● PROBLEM REQUIREMENTS:
Reproduce the text of every item below word for word, leaving out the pictures.

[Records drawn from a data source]
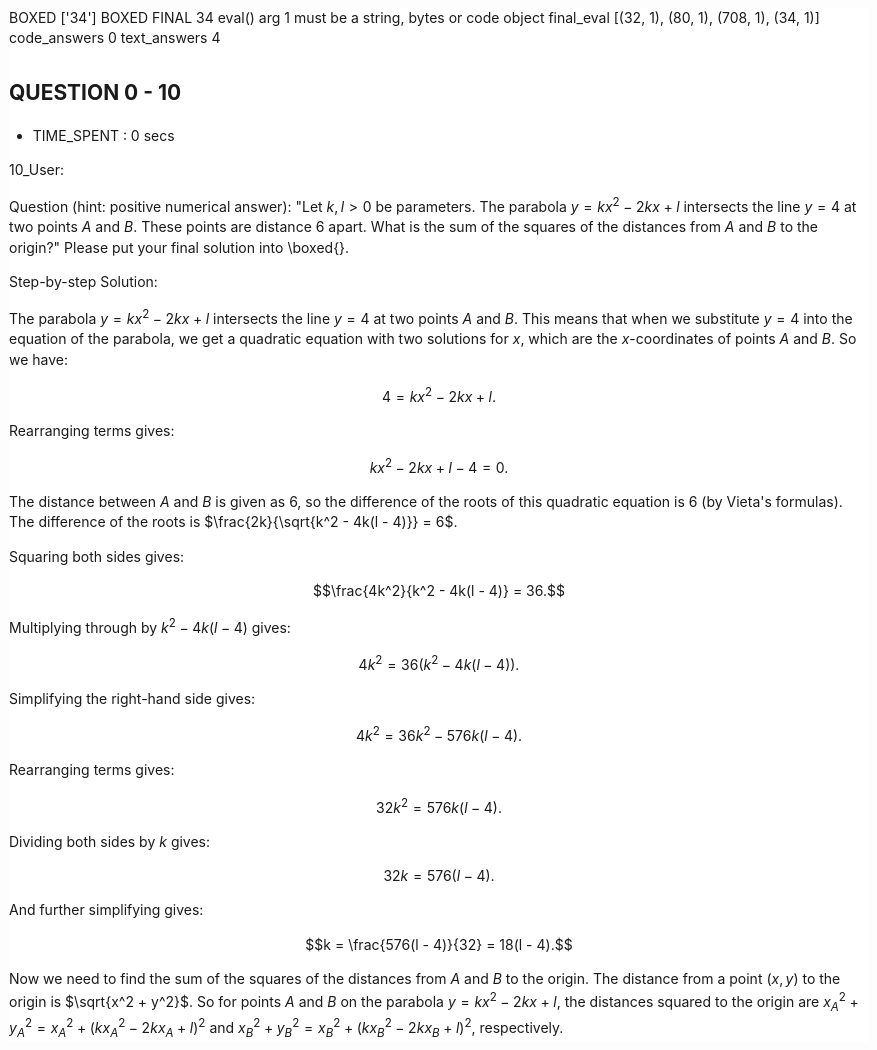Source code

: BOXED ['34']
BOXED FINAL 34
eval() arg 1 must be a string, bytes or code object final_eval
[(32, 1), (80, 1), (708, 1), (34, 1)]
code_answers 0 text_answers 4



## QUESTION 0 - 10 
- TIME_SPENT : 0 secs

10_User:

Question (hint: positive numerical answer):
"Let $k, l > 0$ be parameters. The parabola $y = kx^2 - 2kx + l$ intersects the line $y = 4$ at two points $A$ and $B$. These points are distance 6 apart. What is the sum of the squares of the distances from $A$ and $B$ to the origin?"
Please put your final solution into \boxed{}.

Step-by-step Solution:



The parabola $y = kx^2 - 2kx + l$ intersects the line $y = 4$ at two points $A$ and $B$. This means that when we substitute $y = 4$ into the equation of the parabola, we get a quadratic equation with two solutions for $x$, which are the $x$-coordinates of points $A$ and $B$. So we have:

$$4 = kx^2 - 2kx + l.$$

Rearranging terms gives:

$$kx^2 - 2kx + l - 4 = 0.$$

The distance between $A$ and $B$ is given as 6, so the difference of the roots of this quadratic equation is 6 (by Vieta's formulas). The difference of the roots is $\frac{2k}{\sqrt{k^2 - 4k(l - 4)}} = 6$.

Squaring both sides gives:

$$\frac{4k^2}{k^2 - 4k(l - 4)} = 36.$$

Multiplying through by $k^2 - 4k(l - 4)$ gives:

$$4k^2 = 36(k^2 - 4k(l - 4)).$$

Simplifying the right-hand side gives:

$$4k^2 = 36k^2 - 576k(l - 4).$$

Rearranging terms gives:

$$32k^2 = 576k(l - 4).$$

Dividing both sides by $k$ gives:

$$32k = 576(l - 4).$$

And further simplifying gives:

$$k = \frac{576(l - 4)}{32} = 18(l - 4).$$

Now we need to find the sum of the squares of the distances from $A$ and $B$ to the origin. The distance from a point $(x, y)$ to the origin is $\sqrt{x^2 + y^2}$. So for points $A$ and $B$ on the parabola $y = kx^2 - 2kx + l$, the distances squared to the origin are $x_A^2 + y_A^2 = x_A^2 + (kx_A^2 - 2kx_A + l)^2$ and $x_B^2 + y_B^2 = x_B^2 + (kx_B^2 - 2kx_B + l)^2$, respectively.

● SOLUTION FOR THIS TASK:
Source code

: BOXED ['34']
BOXED FINAL 34
eval() arg 1 must be a string, bytes or code object final_eval
[(32, 1), (80, 1), (708, 1), (34, 1)]
code_answers 0 text_answers 4



## QUESTION 0 - 10 
- TIME_SPENT : 0 secs

10_User:

Question (hint: positive numerical answer):
"Let $k, l > 0$ be parameters. The parabola $y = kx^2 - 2kx + l$ intersects the line $y = 4$ at two points $A$ and $B$. These points are distance 6 apart. What is the sum of the squares of the distances from $A$ and $B$ to the origin?"
Please put your final solution into \boxed{}.

Step-by-step Solution:



The parabola $y = kx^2 - 2kx + l$ intersects the line $y = 4$ at two points $A$ and $B$. This means that when we substitute $y = 4$ into the equation of the parabola, we get a quadratic equation with two solutions for $x$, which are the $x$-coordinates of points $A$ and $B$. So we have:

$$4 = kx^2 - 2kx + l.$$

Rearranging terms gives:

$$kx^2 - 2kx + l - 4 = 0.$$

The distance between $A$ and $B$ is given as 6, so the difference of the roots of this quadratic equation is 6 (by Vieta's formulas). The difference of the roots is $\frac{2k}{\sqrt{k^2 - 4k(l - 4)}} = 6$.

Squaring both sides gives:

$$\frac{4k^2}{k^2 - 4k(l - 4)} = 36.$$

Multiplying through by $k^2 - 4k(l - 4)$ gives:

$$4k^2 = 36(k^2 - 4k(l - 4)).$$

Simplifying the right-hand side gives:

$$4k^2 = 36k^2 - 576k(l - 4).$$

Rearranging terms gives:

$$32k^2 = 576k(l - 4).$$

Dividing both sides by $k$ gives:

$$32k = 576(l - 4).$$

And further simplifying gives:

$$k = \frac{576(l - 4)}{32} = 18(l - 4).$$

Now we need to find the sum of the squares of the distances from $A$ and $B$ to the origin. The distance from a point $(x, y)$ to the origin is $\sqrt{x^2 + y^2}$. So for points $A$ and $B$ on the parabola $y = kx^2 - 2kx + l$, the distances squared to the origin are $x_A^2 + y_A^2 = x_A^2 + (kx_A^2 - 2kx_A + l)^2$ and $x_B^2 + y_B^2 = x_B^2 + (kx_B^2 - 2kx_B + l)^2$, respectively.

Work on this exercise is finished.